**** Supplied passage ****

Subject: LA Times/E.Timor: A Nation in Waiting Seeks Reconciliation

Los Angeles Times May 18, 2002

A Nation in Waiting Seeks Reconciliation

Asia: East Timor, after a bloody independence struggle, seeks unity as it prepares for statehood.

By RICHARD C. PADDOCK, TIMES STAFF WRITER

DILI, East Timor

The way Domingues da Costa tells it, the only bad thing he did was dump a body down a well. He swears that he didn't kill anybody or steal anything.

A member of the feared Aitarak militia that destroyed much of this capital in 1999, he returned home last week to face his neighbors for the first time in nearly three years. He hopes that they will forgive him for opposing independence for East Timor.

"I wanted to come back because this is my homeland," he said. "I'm ready to confess. I'm ready to account for what I did."

Da Costa's return to East Timor, and the return of thousands of anti-independence refugees like him, is a vital part of this former Indonesian province's drive to build a peaceful new nation from the rubble of 1999.

On Monday, the United Nations will hand power to a new civilian government, and East Timor will become the world's 192nd country.

President-elect Jose Alexandre Gusmao, a former guerrilla leader popularly known as Xanana, has made it one of his highest priorities to bring together opposing factions, curb popular demand for revenge and forgive those who committed lesser crimes.

"We need to have reconciliation for the Timorese to build national unity, to build peace in the hearts of their community," he said this week at a ceremony to swear in 30 members of a new regional truth and reconciliation commission. "If there is no reconciliation, there can be no justice."

****

Reproduce the article on East Timor's search for reconciliation word for word, from its subject line through the final quotation.

**** Given material ****

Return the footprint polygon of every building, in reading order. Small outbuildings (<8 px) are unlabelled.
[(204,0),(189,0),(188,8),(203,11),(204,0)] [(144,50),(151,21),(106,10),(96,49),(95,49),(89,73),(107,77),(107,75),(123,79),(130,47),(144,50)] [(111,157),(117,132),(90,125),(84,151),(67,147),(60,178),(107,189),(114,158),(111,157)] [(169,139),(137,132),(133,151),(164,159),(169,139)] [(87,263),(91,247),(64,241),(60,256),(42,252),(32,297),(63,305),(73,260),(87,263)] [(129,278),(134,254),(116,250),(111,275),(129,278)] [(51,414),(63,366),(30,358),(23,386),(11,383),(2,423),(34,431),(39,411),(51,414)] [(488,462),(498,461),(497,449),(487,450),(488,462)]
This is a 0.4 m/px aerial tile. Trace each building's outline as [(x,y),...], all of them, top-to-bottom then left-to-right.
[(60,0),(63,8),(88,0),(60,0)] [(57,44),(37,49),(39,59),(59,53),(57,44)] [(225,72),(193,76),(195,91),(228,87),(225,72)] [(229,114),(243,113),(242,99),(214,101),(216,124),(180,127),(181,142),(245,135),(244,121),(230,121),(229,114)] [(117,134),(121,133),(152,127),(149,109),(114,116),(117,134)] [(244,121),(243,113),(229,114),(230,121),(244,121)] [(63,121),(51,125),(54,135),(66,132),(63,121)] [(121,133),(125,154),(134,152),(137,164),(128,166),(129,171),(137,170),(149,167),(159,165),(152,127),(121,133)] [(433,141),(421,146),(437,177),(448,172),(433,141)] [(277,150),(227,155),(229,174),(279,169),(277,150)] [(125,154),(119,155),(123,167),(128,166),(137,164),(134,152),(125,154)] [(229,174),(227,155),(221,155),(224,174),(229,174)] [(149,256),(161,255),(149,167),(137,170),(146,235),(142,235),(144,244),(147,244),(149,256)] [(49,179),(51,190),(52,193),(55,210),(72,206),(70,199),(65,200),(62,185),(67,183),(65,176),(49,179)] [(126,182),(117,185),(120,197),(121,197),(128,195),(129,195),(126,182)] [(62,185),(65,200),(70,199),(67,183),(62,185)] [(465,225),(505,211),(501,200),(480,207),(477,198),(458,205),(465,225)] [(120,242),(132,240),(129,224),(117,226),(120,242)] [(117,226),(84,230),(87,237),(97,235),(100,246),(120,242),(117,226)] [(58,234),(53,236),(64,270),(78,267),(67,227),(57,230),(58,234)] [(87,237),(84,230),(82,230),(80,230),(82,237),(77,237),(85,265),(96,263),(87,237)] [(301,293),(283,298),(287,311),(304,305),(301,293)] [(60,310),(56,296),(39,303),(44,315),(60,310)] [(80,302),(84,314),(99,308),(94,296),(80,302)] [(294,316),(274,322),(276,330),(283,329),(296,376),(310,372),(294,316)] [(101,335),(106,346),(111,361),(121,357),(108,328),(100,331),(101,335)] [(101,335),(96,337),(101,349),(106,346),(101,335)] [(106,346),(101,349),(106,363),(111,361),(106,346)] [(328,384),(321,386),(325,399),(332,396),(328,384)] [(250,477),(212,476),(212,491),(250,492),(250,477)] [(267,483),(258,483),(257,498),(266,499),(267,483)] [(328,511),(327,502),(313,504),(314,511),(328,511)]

****

Exercise solution:
Subject: LA Times/E.Timor: A Nation in Waiting Seeks Reconciliation

Los Angeles Times May 18, 2002

A Nation in Waiting Seeks Reconciliation

Asia: East Timor, after a bloody independence struggle, seeks unity as it prepares for statehood.

By RICHARD C. PADDOCK, TIMES STAFF WRITER

DILI, East Timor

The way Domingues da Costa tells it, the only bad thing he did was dump a body down a well. He swears that he didn't kill anybody or steal anything.

A member of the feared Aitarak militia that destroyed much of this capital in 1999, he returned home last week to face his neighbors for the first time in nearly three years. He hopes that they will forgive him for opposing independence for East Timor.

"I wanted to come back because this is my homeland," he said. "I'm ready to confess. I'm ready to account for what I did."

Da Costa's return to East Timor, and the return of thousands of anti-independence refugees like him, is a vital part of this former Indonesian province's drive to build a peaceful new nation from the rubble of 1999.

On Monday, the United Nations will hand power to a new civilian government, and East Timor will become the world's 192nd country.

President-elect Jose Alexandre Gusmao, a former guerrilla leader popularly known as Xanana, has made it one of his highest priorities to bring together opposing factions, curb popular demand for revenge and forgive those who committed lesser crimes.

"We need to have reconciliation for the Timorese to build national unity, to build peace in the hearts of their community," he said this week at a ceremony to swear in 30 members of a new regional truth and reconciliation commission. "If there is no reconciliation, there can be no justice."